OnRelay today announced its support of an open source platform to provide low-cost business telephony with mobile extensions.

OnRelay’s Hosted MBX with sipXecs allows businesses to deploy a mobile office communication system (mobile PBX) with no additional investment in infrastructure: no desk phones, proprietary PBXs or cabling. With MBX the mobile phone is the only “desk phone” employees require.

Today’s open source announcement opens the benefits of OnRelay Hosted MBX to the small to medium enterprise (SME) market. By choosing the leading open source PBX sipXecs, OnRelay can offer a plug and play office communication system at a SME segment price-point.

“OnRelay’s support of open source means that SMEs can benefit from the flexibility and features of a fully fledged mobile PBX,” notes CEO, Ivar Plahte. “Other hosted PBX alternatives such as Centrex take an over simplified, cookie-cutter approach to enterprise telephony. They fail to offer the rich functionality SMEs require in today’s converging world. Open source brings feature richness and internet-level scalability to OnRelay’s mobile PBX platform.”

According to Ovum’s practice leader for mobile, Jeremy Green, "Hitherto many SMEs have been reluctant to consider mobile-only strategy for telephone extensions, because they've been concerned that the functionality of existing PBX add-ons and hosted platforms didn't offer them the controls and tools that they needed. New developments in this market mean that mobile-only strategy is worth a second look."

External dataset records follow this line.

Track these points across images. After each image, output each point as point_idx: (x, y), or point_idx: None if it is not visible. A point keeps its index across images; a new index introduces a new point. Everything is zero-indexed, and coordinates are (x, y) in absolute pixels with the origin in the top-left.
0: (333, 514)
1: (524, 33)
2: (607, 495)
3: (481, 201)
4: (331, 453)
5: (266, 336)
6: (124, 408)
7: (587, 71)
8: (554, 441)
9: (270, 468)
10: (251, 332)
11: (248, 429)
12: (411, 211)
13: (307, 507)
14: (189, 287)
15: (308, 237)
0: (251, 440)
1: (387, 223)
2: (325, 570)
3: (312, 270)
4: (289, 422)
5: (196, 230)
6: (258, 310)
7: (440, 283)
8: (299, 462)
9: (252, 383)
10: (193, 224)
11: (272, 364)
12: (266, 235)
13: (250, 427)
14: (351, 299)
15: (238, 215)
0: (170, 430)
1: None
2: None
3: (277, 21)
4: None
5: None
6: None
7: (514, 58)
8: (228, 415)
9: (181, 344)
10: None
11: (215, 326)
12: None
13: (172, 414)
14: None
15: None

SipXecs is a stable and scalable voice over IP (VoIP) open source system built for enterprise users. Based entirely on the Session Initiation Protocol (SIP) standard, sipXecs brings an extensive feature set to OnRelay MBX, including active directory integration, presence and Microsoft exchange support. SipXecs uses internet techniques and a distributed architecture to ensure a highly secure IP voice system.

OnRelay say their Hosted MBX with sipXecs is targeted particularly well to the next generation of telecom providers and that by lowering the cost of entry it allows innovative players to host enterprise-class telephony for the SME market.